Piracy is much, MUCH less of a collective music industry nightmare now than it was a decade ago, with the consensus being that streaming has replaced it for all but the keenest music pirates. We’ll avoid scaremongering with this news, but it’s worth thinking about: a new study by the UK’s Intellectual Property Office (IPO) suggests that the number of people using illegal sources to get music may be creeping back up again.
Here’s the data: the percentage of people surveyed by the IPO who said they’d used an illegal source for music in the last three months fell from 24% in 2015 to 20% in 2016, and then 18% in 2017. However, in 2018 it grew slightly to 19%, and now the latest report suggests in 2019 it grew again to 20%.

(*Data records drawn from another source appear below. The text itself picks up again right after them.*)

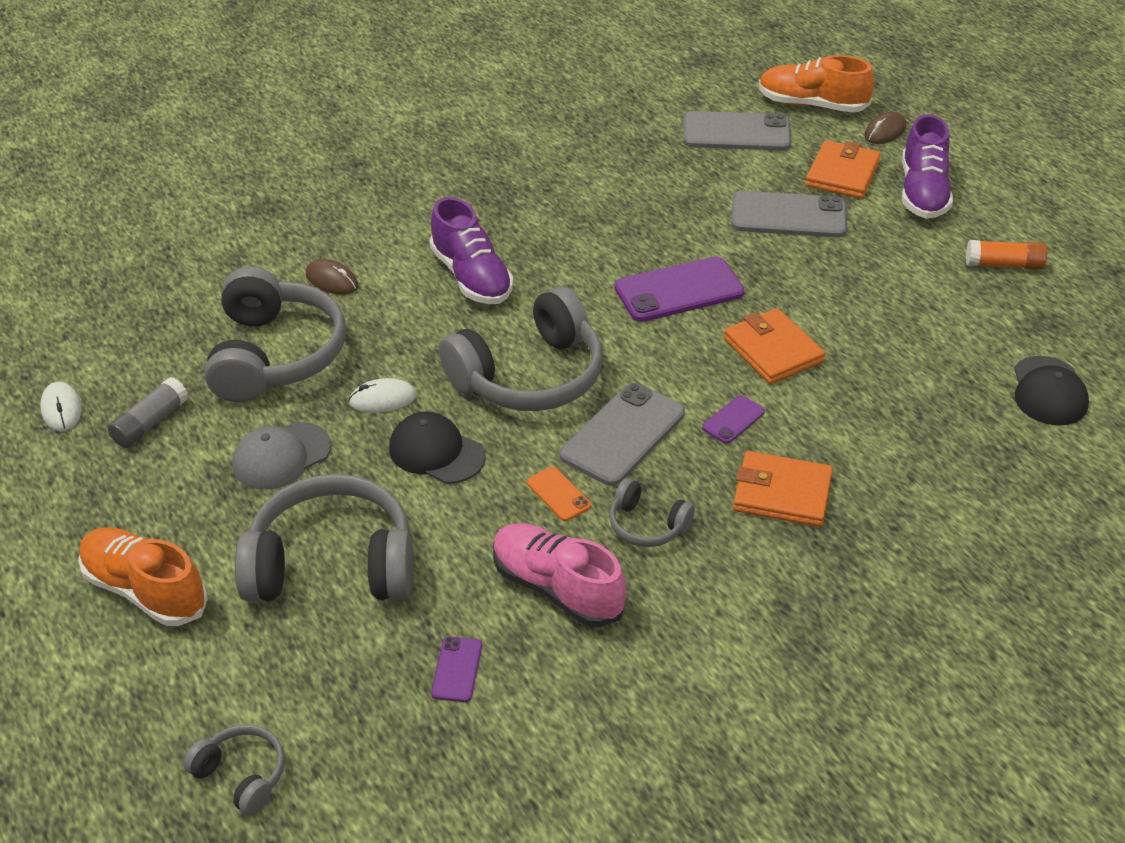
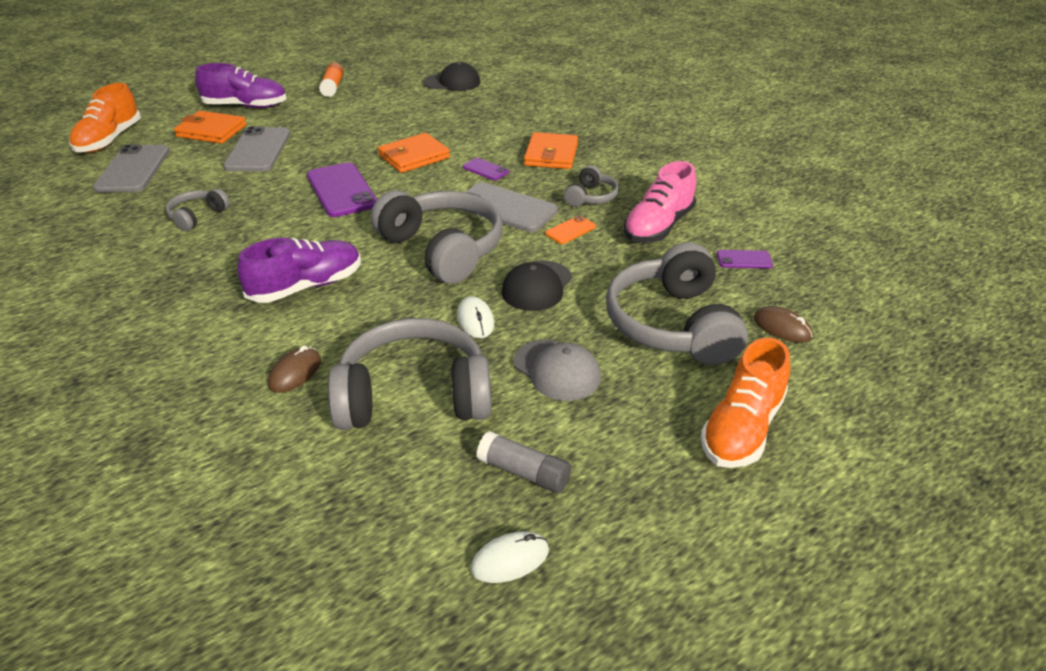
camera: 95 degrees left, 5 degrees down
grey headphones [183,725,285,815] -> grey headphones moved to [166,189,230,231]
brown mouse [864,112,906,144] -> brown mouse moved to [753,306,813,343]

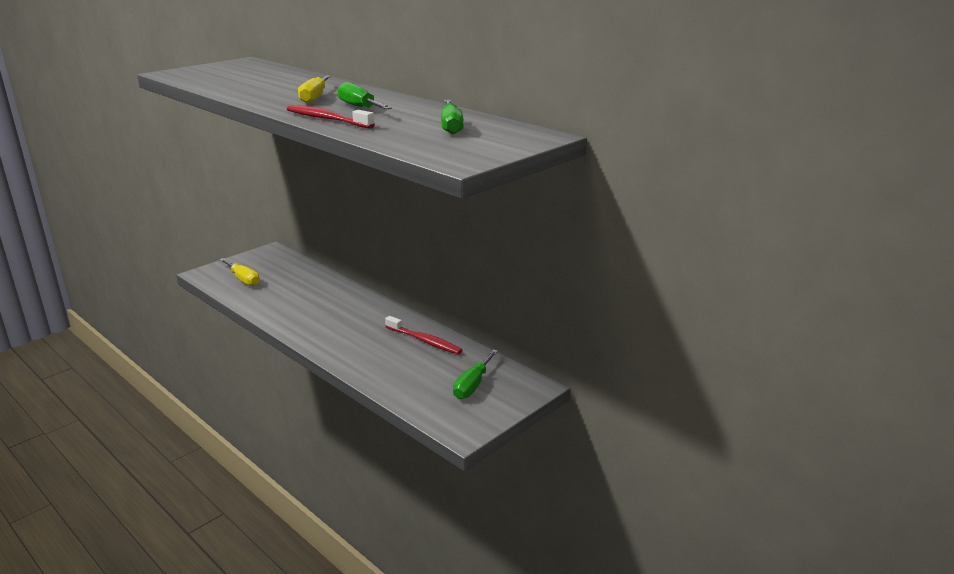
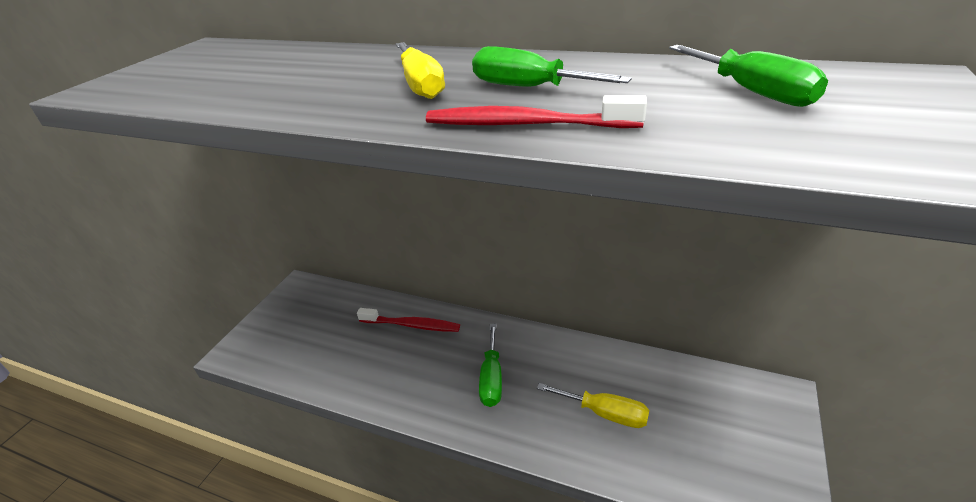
camera: 20 degrees left, 10 degrees up
yellow screwdriver [219,258,260,286] -> yellow screwdriver moved to [537,383,649,428]
red toothbrush [385,316,463,354] -> red toothbrush moved to [357,308,460,332]
green screwdriver [453,349,498,399] -> green screwdriver moved to [479,324,502,407]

Other industries have more to worry about – the percentage using illegal sources for films grew from 19% in 2018 to 27% in 2019, while the percentage for e-publishing vaulted from 11% to 35%. On the plus side, the percentage of people using only illegal sources for music fell from 11% in 2018 to 2% in 2019 – this is the real hardcore rump of pirates now.
The percentage of people using a mix of legal and illegal sources grew from 7% to 17%, which does suggest a migration of former piracy-only music listeners towards more legal climes. Other, wider-than-the-UK studies (like this one from the IFPI and this one from the EU) suggest that music piracy’s bigger trend is still a decline.